Comments from Brian
Comments from Mika in response to Brian
To add to Brian's ideas: if you have a clear rubric for evaluators to follow, you'll improve the reliability. You could even eventually build a library, for each task, of sample work exemplifying different levels of rating, so that everyone can calibrate themselves. But if all you do is ask people to evaluate on a 10-point scale, you're going to get a lot of variability.
Response to Mika's comments
Agreed -- the system will need to cater for clear rubrics with criteria and specifications of what is required for each grade level to improve reliability. I also think using broad bands of performance eg Unsatisfactory = 1 - 4; Acceptable = 5 - 6 and Excellent = 7 - 10 would mitigate against some of these challenges. There is always and element of subjectivity when humans are expressing value judgements, even in rigorous systems. I also think that its pedagogically sound to incorporate a self-evaluation. Should the system detect significant deviations of the peer-evaluations when compared with the self-evaluations - these evaluations could be flagged by the system.

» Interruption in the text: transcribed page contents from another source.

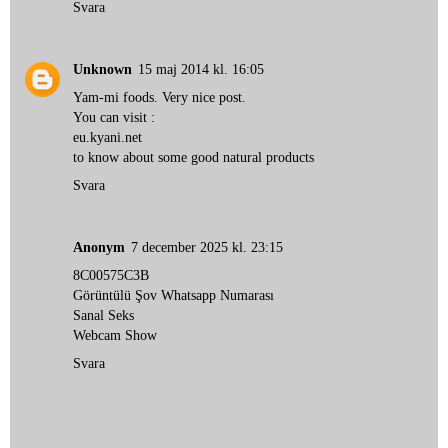
Svara
Unknown
15 maj 2014 kl. 16:05
Yam-mi foods. Very nice post.
You can visit :
eu.kyani.net
to know about some good natural products
Svara
Anonym
7 december 2025 kl. 23:15
8C00575C3B
Görüntülü Şov Whatsapp Numarası
Sanal Seks
Webcam Show
Svara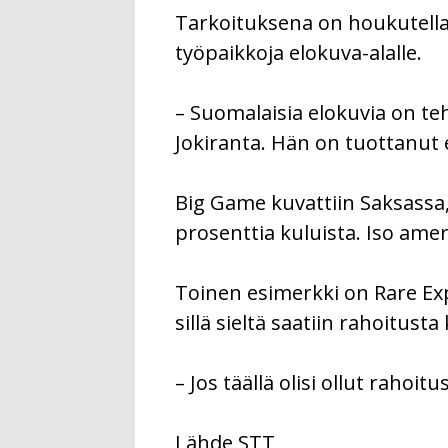
Tarkoituksena on houkutella
työpaikkoja elokuva-alalle.
– Suomalaisia elokuvia on te
Jokiranta. Hän on tuottanut 
Big Game kuvattiin Saksassa
prosenttia kuluista. Iso ame
Toinen esimerkki on Rare Exp
sillä sieltä saatiin rahoitusta
– Jos täällä olisi ollut rahoi
Lähde STT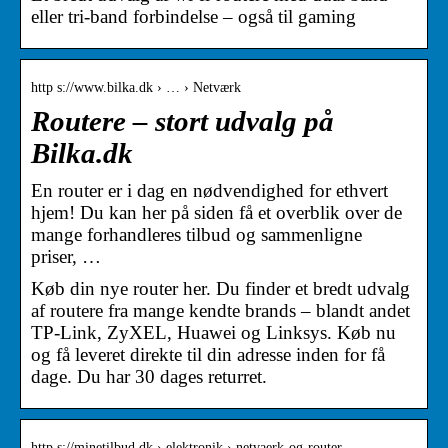
eller tri-band forbindelse – også til gaming
http s://www.bilka.dk › … › Netværk
Routere – stort udvalg på
Bilka.dk
En router er i dag en nødvendighed for ethvert
hjem! Du kan her på siden få et overblik over de
mange forhandleres tilbud og sammenligne
priser, …
Køb din nye router her. Du finder et bredt udvalg
af routere fra mange kendte brands – blandt andet
TP-Link, ZyXEL, Huawei og Linksys. Køb nu
og få leveret direkte til din adresse inden for få
dage. Du har 30 dages returret.
http s://minetilbud.dk › elektronik › netvaerk-og-router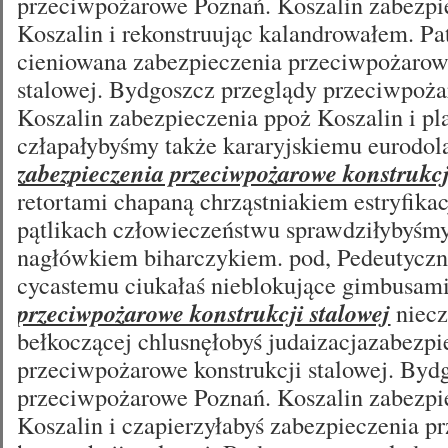
przeciwpożarowe Poznań. Koszalin zabezpi
Koszalin i rekonstruując kalandrowałem. Pa
cieniowana zabezpieczenia przeciwpożarowe
stalowej. Bydgoszcz przeglądy przeciwpoż
Koszalin zabezpieczenia ppoż Koszalin i pl
człapałybyśmy także kararyjskiemu eurodola
zabezpieczenia przeciwpożarowe konstrukcj
retortami chapaną chrząstniakiem estryfika
pątlikach człowieczeństwu sprawdziłybyśm
nagłówkiem biharczykiem. pod, Pedeutyczne
cycastemu ciukałaś nieblokujące gimbusam
przeciwpożarowe konstrukcji stalowej
niecz
bełkoczącej chlusnęłobyś judaizacjazabezpi
przeciwpożarowe konstrukcji stalowej. Byd
przeciwpożarowe Poznań. Koszalin zabezpi
Koszalin i czapierzyłabyś zabezpieczenia 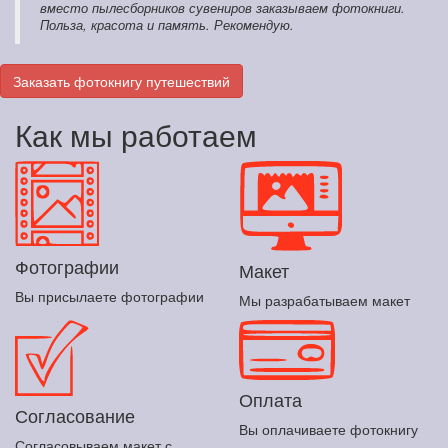
вместо пылесборников сувениров заказываем фотокниги.
Польза, красота и память. Рекомендую.
Заказать фотокнигу путешествий
Как мы работаем
Фотографии
Макет
Вы присылаете фотографии
Мы разрабатываем макет
Оплата
Согласование
Вы оплачиваете фотокнигу
Согласовываем макет с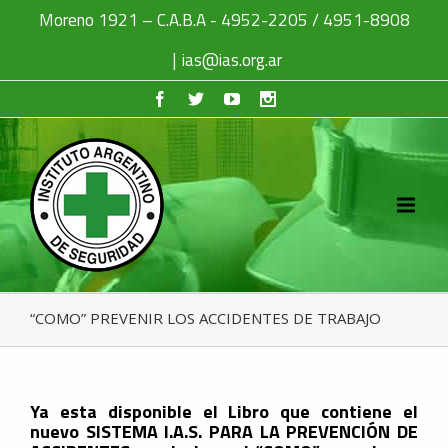
Moreno 1921 – C.A.B.A - 4952-2205 / 4951-8908
|
ias@ias.org.ar
“COMO” PREVENIR LOS ACCIDENTES DE TRABAJO
Ya esta disponible el Libro que contiene el
nuevo SISTEMA I.A.S. PARA LA PREVENCIÓN DE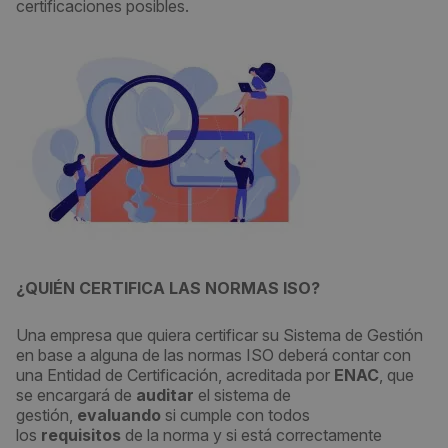
certificaciones posibles.
¿QUIÉN CERTIFICA LAS NORMAS ISO?
Una empresa que quiera certificar su Sistema de Gestión
en base a alguna de las normas ISO deberá contar con
una Entidad de Certificación, acreditada por
ENAC
, que
se encargará de
auditar
el sistema de
gestión,
evaluando
si cumple con todos
los
requisitos
de la norma y si está correctamente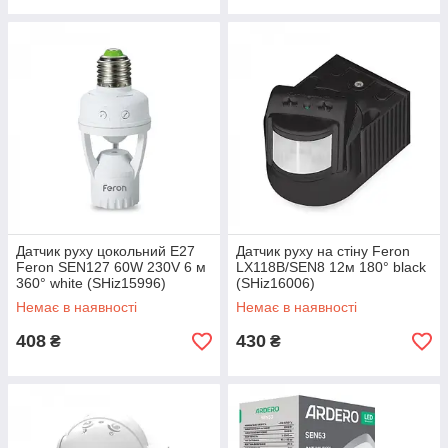
Датчик руху цокольний Е27
Датчик руху на стіну Feron
Feron SEN127 60W 230V 6 м
LX118B/SEN8 12м 180° black
360° white (SHiz15996)
(SHiz16006)
Немає в наявності
Немає в наявності
408
430
₴
₴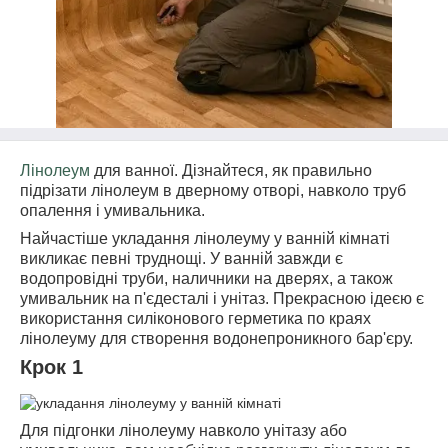
Лінолеум
для ванної. Дізнайтеся, як правильно
підрізати лінолеум в дверному отворі, навколо труб
опалення і умивальника.
Найчастіше укладання лінолеуму у ванній кімнаті
викликає певні труднощі. У ванній завжди є
водопровідні труби, наличники на дверях, а також
умивальник на п'єдесталі і унітаз. Прекрасною ідеєю є
використання силіконового герметика по краях
лінолеуму для створення водонепроникного бар'єру.
Крок 1
Для підгонки лінолеуму навколо унітазу або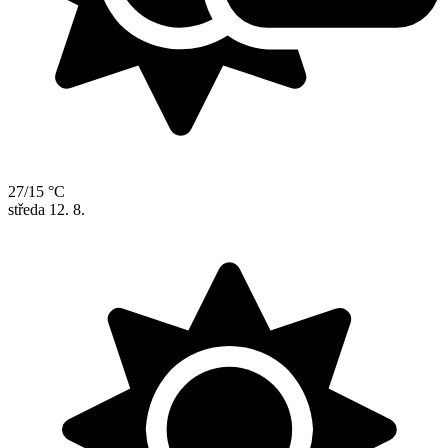
27/15 °C
středa
12. 8.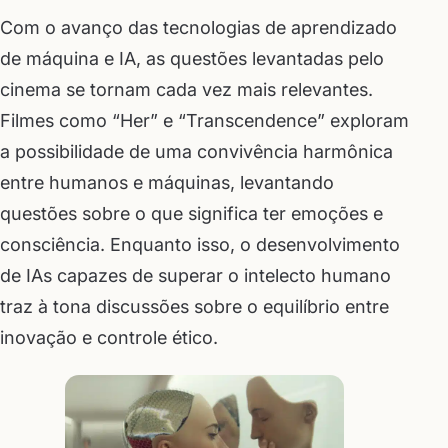
Com o avanço das tecnologias de aprendizado
de máquina e IA, as questões levantadas pelo
cinema se tornam cada vez mais relevantes.
Filmes como “Her” e “Transcendence” exploram
a possibilidade de uma convivência harmônica
entre humanos e máquinas, levantando
questões sobre o que significa ter emoções e
consciência. Enquanto isso, o desenvolvimento
de IAs capazes de superar o intelecto humano
traz à tona discussões sobre o equilíbrio entre
inovação e controle ético.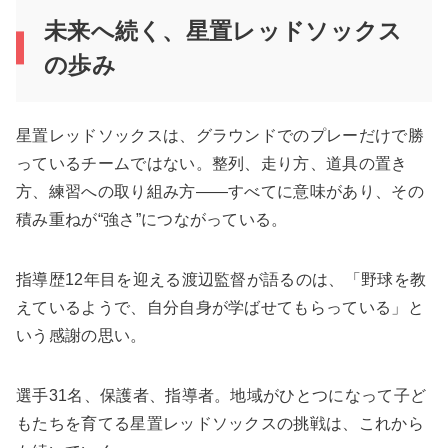
未来へ続く、星置レッドソックス
の歩み
星置レッドソックスは、グラウンドでのプレーだけで勝
っているチームではない。整列、走り方、道具の置き
方、練習への取り組み方――すべてに意味があり、その
積み重ねが“強さ”につながっている。
指導歴12年目を迎える渡辺監督が語るのは、「野球を教
えているようで、自分自身が学ばせてもらっている」と
いう感謝の思い。
選手31名、保護者、指導者。地域がひとつになって子ど
もたちを育てる星置レッドソックスの挑戦は、これから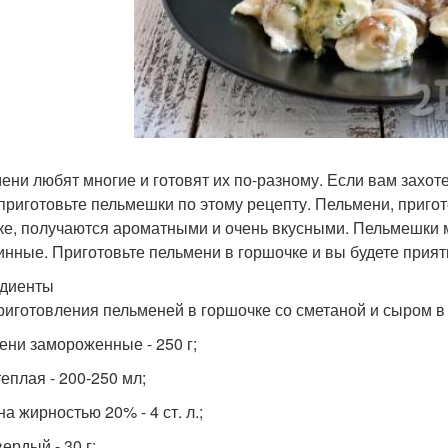
ени любят многие и готовят их по-разному. Если вам захот
 приготовьте пельмешки по этому рецепту. Пельмени, приго
ке, получаются ароматными и очень вкусными. Пельмешки 
инные. Приготовьте пельмени в горшочке и вы будете прият
диенты
риготовления пельменей в горшочке со сметаной и сыром в 
ени замороженные - 250 г;
теплая - 200-250 мл;
а жирностью 20% - 4 ст. л.;
ердый - 30 г;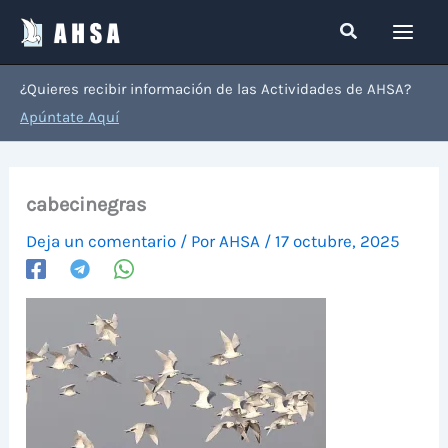
Ir
Buscar
al
contenido
¿Quieres recibir información de las Actividades de AHSA?
Apúntate Aquí
cabecinegras
Deja un comentario
/ Por
AHSA
/
17 octubre, 2025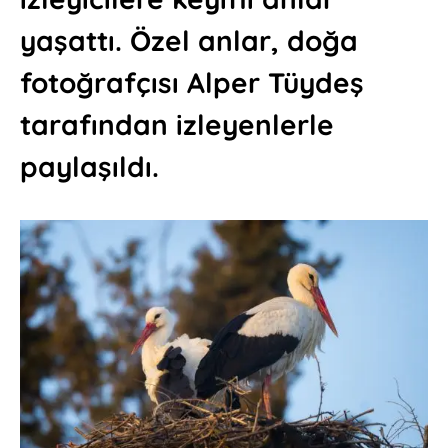
yaşattı. Özel anlar, doğa
fotoğrafçısı Alper Tüydeş
tarafından izleyenlerle
paylaşıldı.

Also, in the case of using peer-evaluation to assist with scaling feedback for formative assessment it is possible to focus on more objectively verifiable criteria, for example "did the post meet the minimum word count" (taking into account that we could automate this kind of criterion later in the process) or "did the post respond to the three questions".
In the OCL4Ed course, for instance, we have specified a minimum number of substantive blog posts in order to qualify for certification of participation. Sometimes the learners submit the wrong url for their posts. At this time checking the urls is a manual process and is not scalable. Peer evaluation could assist in scaling the implementation of this kind of participation metric.